Matt Clark
- Born:: May 14, 1968 (age 56) Calgary, Alberta, Canada

Career information
- CFL status: National
- Position(s): WR
- Height: 6 ft 0 in (183 cm)
- Weight: 180 lb (82 kg)
- College: Montana

Career history

As player
- 1991–1996: BC Lions
- 1998: Edmonton Eskimos

Career highlights and awards
- Grey Cup champion (1994);

= Matt Clark (Canadian football) =

Canadian football wide receiver (born 1968)

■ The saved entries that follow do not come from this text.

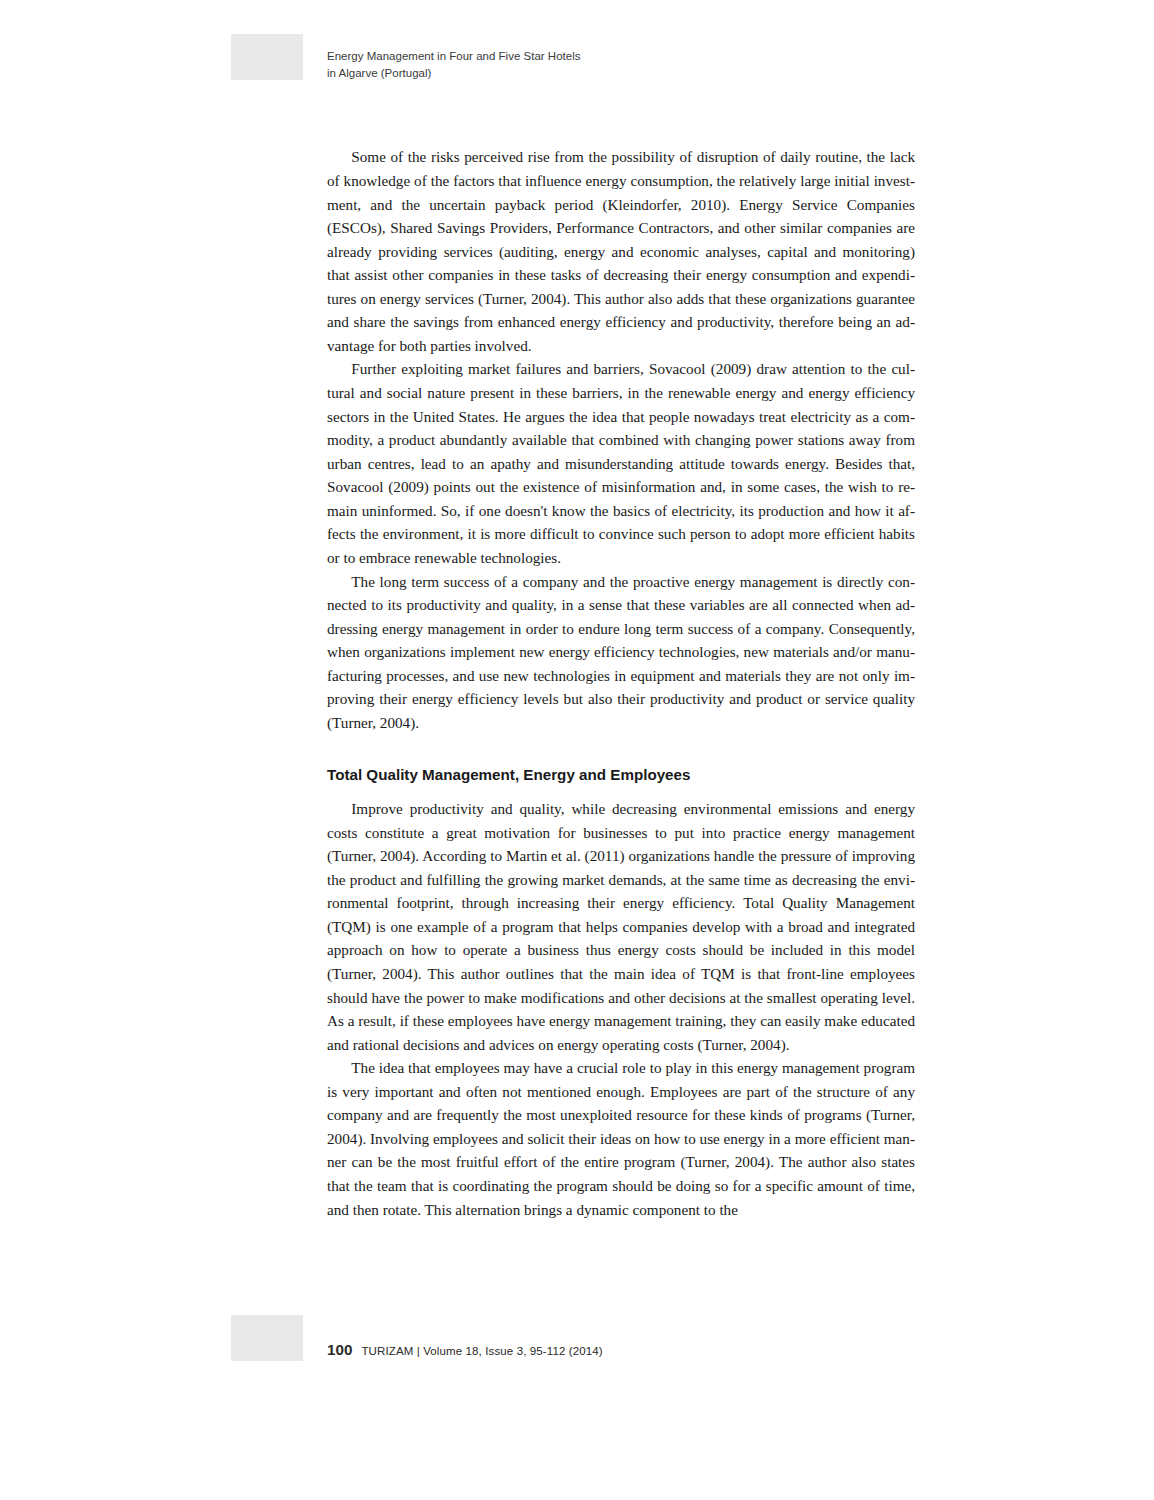Energy Management in Four and Five Star Hotels
in Algarve (Portugal)
Some of the risks perceived rise from the possibility of disruption of daily routine, the lack of knowledge of the factors that influence energy consumption, the relatively large initial investment, and the uncertain payback period (Kleindorfer, 2010). Energy Service Companies (ESCOs), Shared Savings Providers, Performance Contractors, and other similar companies are already providing services (auditing, energy and economic analyses, capital and monitoring) that assist other companies in these tasks of decreasing their energy consumption and expenditures on energy services (Turner, 2004). This author also adds that these organizations guarantee and share the savings from enhanced energy efficiency and productivity, therefore being an advantage for both parties involved.
Further exploiting market failures and barriers, Sovacool (2009) draw attention to the cultural and social nature present in these barriers, in the renewable energy and energy efficiency sectors in the United States. He argues the idea that people nowadays treat electricity as a commodity, a product abundantly available that combined with changing power stations away from urban centres, lead to an apathy and misunderstanding attitude towards energy. Besides that, Sovacool (2009) points out the existence of misinformation and, in some cases, the wish to remain uninformed. So, if one doesn't know the basics of electricity, its production and how it affects the environment, it is more difficult to convince such person to adopt more efficient habits or to embrace renewable technologies.
The long term success of a company and the proactive energy management is directly connected to its productivity and quality, in a sense that these variables are all connected when addressing energy management in order to endure long term success of a company. Consequently, when organizations implement new energy efficiency technologies, new materials and/or manufacturing processes, and use new technologies in equipment and materials they are not only improving their energy efficiency levels but also their productivity and product or service quality (Turner, 2004).
Total Quality Management, Energy and Employees
Improve productivity and quality, while decreasing environmental emissions and energy costs constitute a great motivation for businesses to put into practice energy management (Turner, 2004). According to Martin et al. (2011) organizations handle the pressure of improving the product and fulfilling the growing market demands, at the same time as decreasing the environmental footprint, through increasing their energy efficiency. Total Quality Management (TQM) is one example of a program that helps companies develop with a broad and integrated approach on how to operate a business thus energy costs should be included in this model (Turner, 2004). This author outlines that the main idea of TQM is that front-line employees should have the power to make modifications and other decisions at the smallest operating level. As a result, if these employees have energy management training, they can easily make educated and rational decisions and advices on energy operating costs (Turner, 2004).
The idea that employees may have a crucial role to play in this energy management program is very important and often not mentioned enough. Employees are part of the structure of any company and are frequently the most unexploited resource for these kinds of programs (Turner, 2004). Involving employees and solicit their ideas on how to use energy in a more efficient manner can be the most fruitful effort of the entire program (Turner, 2004). The author also states that the team that is coordinating the program should be doing so for a specific amount of time, and then rotate. This alternation brings a dynamic component to the
100 TURIZAM | Volume 18, Issue 3, 95-112 (2014)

Matt Clark (born May 14, 1968) is a Canadian former football player who played for the BC Lions and the Edmonton Eskimos. He played from 1991 to 1998, played with famous quarterback Doug Flutie, and was named a Canadian Football League (CFL) All-Star one time.

== Professional career ==
Matt Clark went to the University of Montana. Clark's first season with the CFL was 1991. He wore the number eighty-five. In his first season, he was named a CFL All-Star along with his teammates: Doug Flutie, Ray Alexander, Leo Groenewegen, and Jim Mills (gridiron football). In 1994, the BC Lions topped all of the CFL and won the Grey Cup. Matt Clark finished his professional career in 1998, playing just one game for the Edmonton Eskimos.